§ **Entries taken from a collection**
<<<<
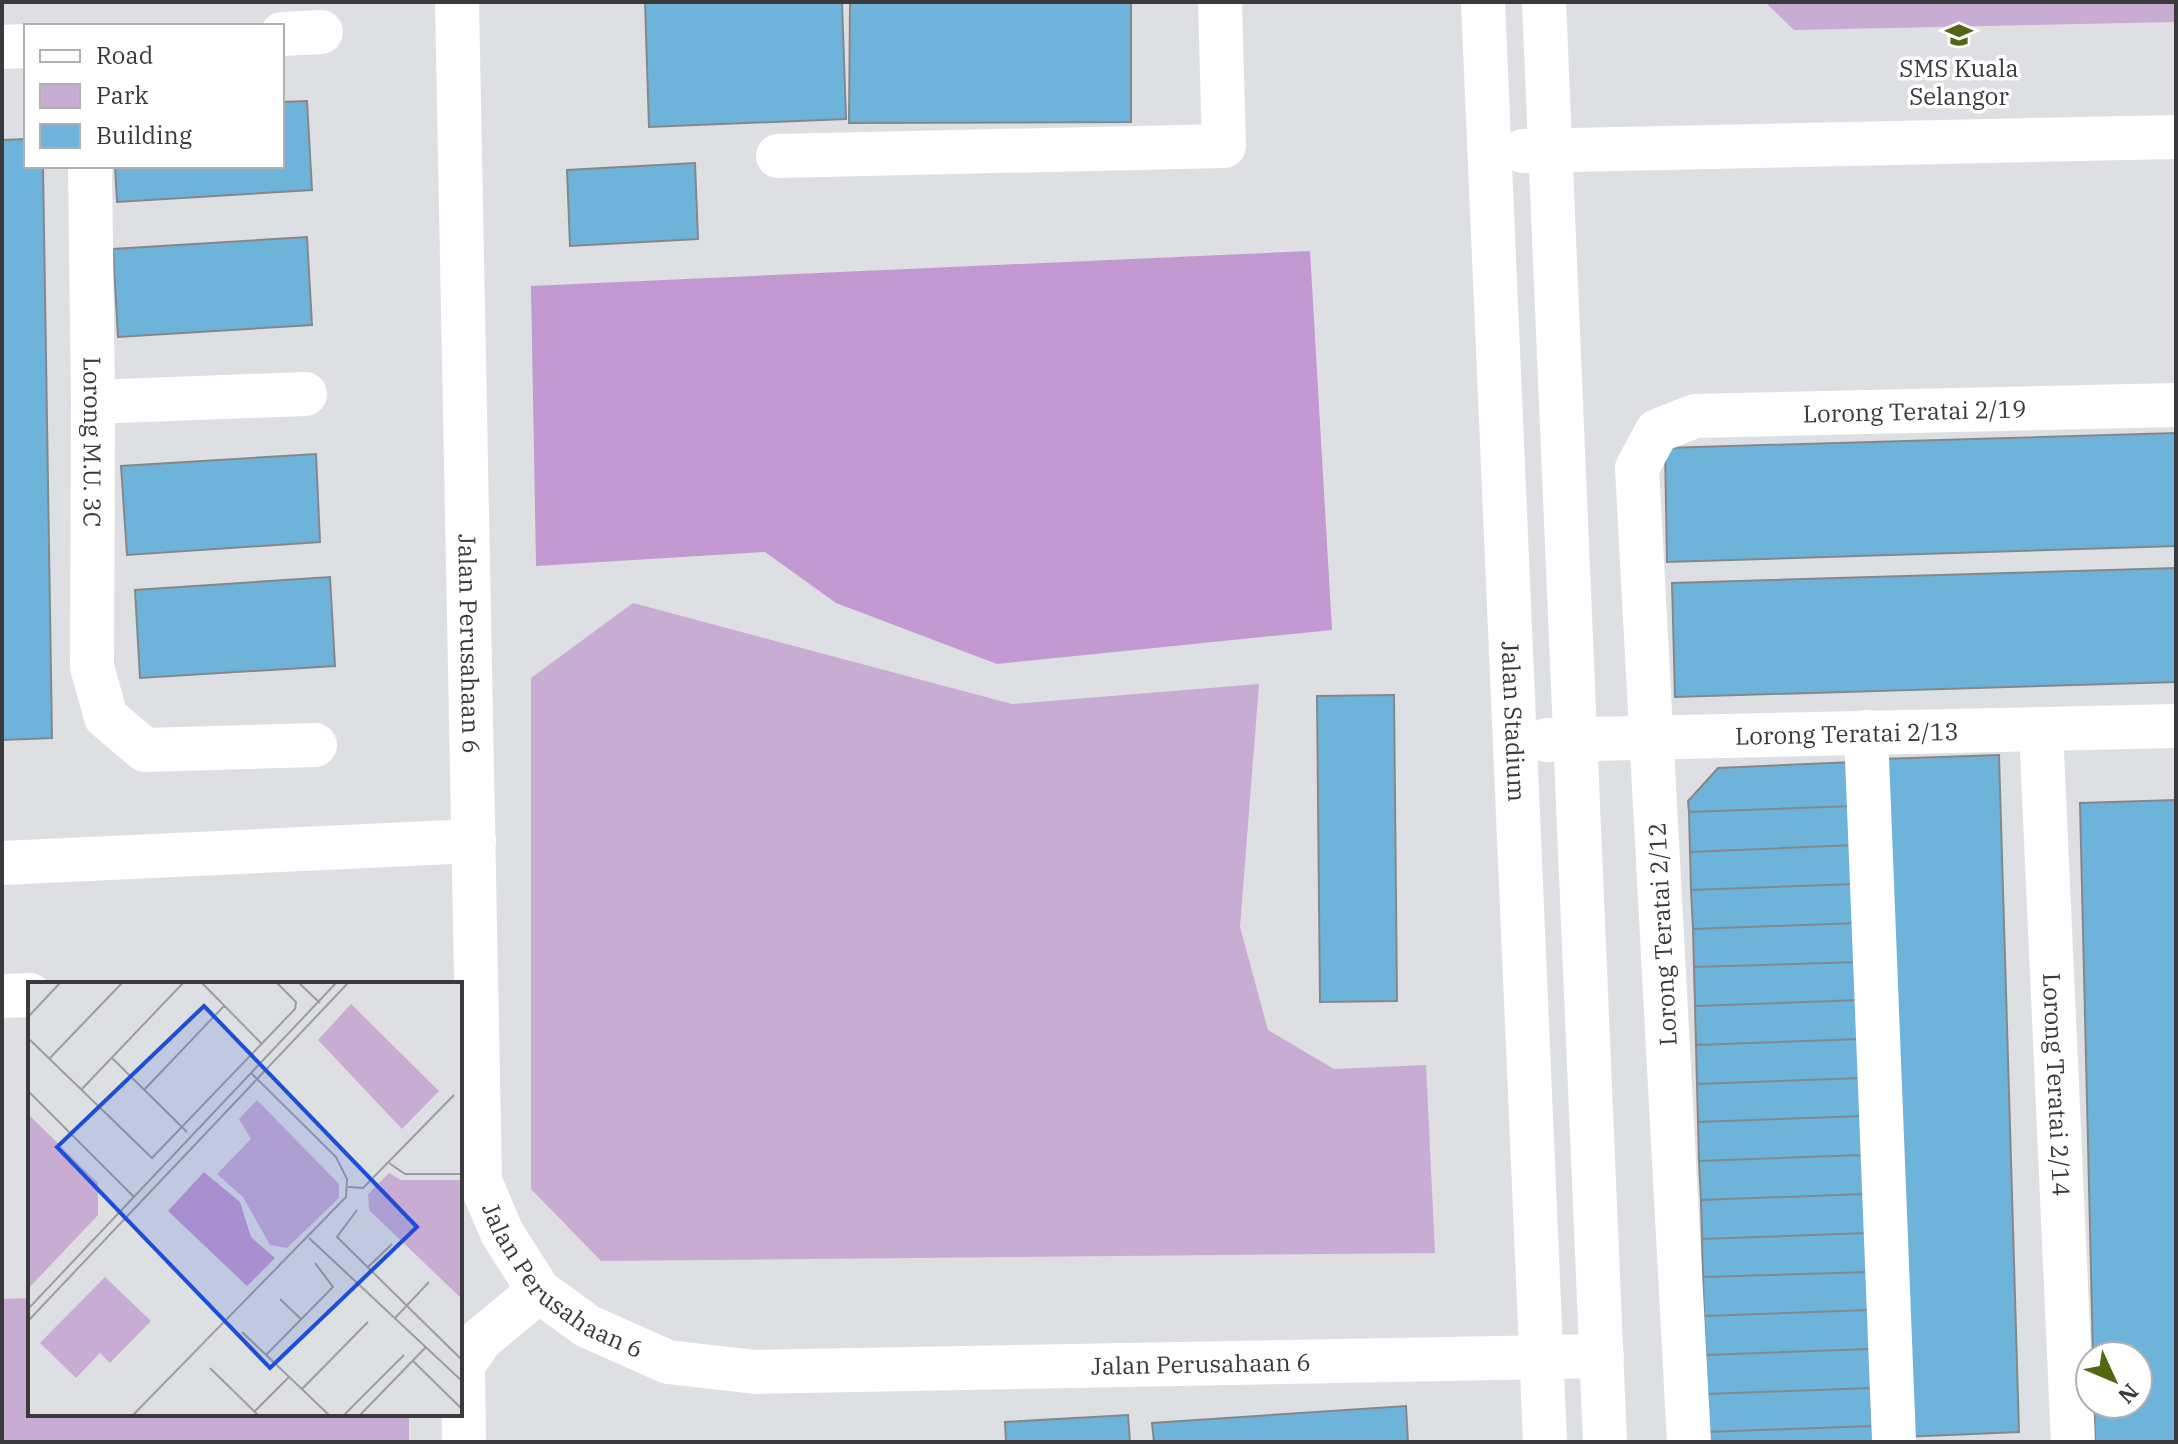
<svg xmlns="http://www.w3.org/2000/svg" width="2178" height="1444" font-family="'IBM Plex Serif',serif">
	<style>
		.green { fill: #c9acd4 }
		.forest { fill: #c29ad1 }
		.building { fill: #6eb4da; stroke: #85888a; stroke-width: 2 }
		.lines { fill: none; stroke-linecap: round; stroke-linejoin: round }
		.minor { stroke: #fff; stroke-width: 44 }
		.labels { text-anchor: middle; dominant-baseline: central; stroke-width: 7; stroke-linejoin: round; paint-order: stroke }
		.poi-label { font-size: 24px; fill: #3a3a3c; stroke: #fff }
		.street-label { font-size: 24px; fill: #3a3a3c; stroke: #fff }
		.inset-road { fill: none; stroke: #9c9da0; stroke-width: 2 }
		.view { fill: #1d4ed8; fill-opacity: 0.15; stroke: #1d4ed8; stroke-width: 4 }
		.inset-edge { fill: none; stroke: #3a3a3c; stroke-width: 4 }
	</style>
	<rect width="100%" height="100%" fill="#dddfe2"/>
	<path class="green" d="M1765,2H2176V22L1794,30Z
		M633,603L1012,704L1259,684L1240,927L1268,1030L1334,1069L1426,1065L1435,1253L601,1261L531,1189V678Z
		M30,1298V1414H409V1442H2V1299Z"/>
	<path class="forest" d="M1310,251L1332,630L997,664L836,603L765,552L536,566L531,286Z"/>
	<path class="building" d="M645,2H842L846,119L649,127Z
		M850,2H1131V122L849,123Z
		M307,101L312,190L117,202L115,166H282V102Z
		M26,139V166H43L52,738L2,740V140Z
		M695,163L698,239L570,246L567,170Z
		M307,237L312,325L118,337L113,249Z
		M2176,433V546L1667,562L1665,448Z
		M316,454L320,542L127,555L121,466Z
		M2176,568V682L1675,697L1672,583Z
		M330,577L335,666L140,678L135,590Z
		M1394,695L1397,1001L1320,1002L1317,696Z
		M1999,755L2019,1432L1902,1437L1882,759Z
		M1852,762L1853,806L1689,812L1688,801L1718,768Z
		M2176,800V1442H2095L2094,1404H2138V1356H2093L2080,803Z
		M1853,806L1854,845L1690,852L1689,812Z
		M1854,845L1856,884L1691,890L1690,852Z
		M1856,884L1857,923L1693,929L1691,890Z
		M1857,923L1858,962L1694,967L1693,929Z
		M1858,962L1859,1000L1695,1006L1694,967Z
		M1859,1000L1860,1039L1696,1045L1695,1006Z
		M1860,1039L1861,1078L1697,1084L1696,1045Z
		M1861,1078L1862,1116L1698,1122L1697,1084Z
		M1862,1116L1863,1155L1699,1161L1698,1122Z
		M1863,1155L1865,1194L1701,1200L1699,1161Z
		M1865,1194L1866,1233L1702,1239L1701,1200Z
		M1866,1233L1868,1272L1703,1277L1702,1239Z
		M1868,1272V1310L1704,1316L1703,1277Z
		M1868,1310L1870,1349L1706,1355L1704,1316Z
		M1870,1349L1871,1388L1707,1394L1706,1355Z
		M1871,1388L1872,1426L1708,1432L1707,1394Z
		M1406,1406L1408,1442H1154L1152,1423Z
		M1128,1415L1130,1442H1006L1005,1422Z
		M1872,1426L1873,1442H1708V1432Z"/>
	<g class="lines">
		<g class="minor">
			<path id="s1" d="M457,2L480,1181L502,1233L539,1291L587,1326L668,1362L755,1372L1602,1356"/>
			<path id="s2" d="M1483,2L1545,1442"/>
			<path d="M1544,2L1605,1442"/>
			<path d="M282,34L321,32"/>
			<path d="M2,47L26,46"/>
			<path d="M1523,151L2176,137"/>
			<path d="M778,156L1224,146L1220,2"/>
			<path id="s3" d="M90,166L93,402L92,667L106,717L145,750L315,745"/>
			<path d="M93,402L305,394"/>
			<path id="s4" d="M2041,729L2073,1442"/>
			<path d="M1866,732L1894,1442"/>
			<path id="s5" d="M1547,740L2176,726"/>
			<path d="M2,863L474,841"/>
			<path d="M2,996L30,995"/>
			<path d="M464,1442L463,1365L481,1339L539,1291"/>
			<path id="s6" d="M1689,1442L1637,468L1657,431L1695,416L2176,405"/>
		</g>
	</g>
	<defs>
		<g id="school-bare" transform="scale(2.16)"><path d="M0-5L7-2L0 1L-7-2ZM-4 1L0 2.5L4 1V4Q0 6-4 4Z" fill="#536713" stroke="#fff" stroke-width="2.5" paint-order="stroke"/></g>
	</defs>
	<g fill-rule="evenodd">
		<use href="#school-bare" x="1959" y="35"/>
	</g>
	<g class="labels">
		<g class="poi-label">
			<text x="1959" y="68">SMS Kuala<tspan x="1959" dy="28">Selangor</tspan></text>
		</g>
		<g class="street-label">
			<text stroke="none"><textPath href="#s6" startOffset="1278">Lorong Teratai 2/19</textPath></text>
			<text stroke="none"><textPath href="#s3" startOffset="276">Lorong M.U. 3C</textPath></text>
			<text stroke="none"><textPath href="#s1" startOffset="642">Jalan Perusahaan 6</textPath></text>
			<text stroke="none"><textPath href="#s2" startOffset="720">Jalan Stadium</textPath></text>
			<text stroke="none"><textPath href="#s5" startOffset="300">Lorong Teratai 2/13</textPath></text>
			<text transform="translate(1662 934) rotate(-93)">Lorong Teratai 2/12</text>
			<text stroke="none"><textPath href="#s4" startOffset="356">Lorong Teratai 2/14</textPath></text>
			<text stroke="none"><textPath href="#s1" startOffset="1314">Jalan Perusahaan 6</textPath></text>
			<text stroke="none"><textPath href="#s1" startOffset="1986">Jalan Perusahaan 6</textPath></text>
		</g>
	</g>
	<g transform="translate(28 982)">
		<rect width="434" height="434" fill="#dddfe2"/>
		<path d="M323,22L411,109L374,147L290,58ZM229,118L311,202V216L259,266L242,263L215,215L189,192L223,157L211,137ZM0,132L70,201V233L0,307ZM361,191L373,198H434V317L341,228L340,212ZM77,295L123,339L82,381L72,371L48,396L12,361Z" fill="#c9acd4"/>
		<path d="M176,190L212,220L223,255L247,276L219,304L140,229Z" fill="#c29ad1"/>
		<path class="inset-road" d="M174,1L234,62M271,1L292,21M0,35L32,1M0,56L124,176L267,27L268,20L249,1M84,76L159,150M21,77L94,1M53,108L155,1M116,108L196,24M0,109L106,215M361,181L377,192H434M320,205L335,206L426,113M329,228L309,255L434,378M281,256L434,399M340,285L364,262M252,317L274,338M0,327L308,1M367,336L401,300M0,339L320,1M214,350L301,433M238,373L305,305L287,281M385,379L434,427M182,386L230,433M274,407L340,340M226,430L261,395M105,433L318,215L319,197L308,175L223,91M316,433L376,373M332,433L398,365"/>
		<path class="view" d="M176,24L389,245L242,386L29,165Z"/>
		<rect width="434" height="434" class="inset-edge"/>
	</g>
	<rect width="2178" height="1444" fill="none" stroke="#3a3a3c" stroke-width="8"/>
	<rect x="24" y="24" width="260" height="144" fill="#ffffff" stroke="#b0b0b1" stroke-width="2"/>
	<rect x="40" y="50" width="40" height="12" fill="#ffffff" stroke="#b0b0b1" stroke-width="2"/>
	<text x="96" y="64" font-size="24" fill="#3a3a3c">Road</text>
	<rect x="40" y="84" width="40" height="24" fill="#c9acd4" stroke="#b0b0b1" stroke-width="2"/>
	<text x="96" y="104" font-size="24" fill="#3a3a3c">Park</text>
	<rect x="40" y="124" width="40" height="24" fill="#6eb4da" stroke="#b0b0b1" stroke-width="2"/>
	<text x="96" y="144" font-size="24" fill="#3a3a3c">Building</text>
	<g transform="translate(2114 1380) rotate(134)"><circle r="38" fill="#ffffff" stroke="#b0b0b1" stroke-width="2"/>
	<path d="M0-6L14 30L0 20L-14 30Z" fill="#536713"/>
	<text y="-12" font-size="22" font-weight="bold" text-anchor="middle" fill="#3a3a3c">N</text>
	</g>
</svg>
>>>>
§ **Task objective**
What is needed is each line of the entries that contains the word "lines".

§ **Task solution**
		.lines { fill: none; stroke-linecap: round; stroke-linejoin: round }
	<g class="lines">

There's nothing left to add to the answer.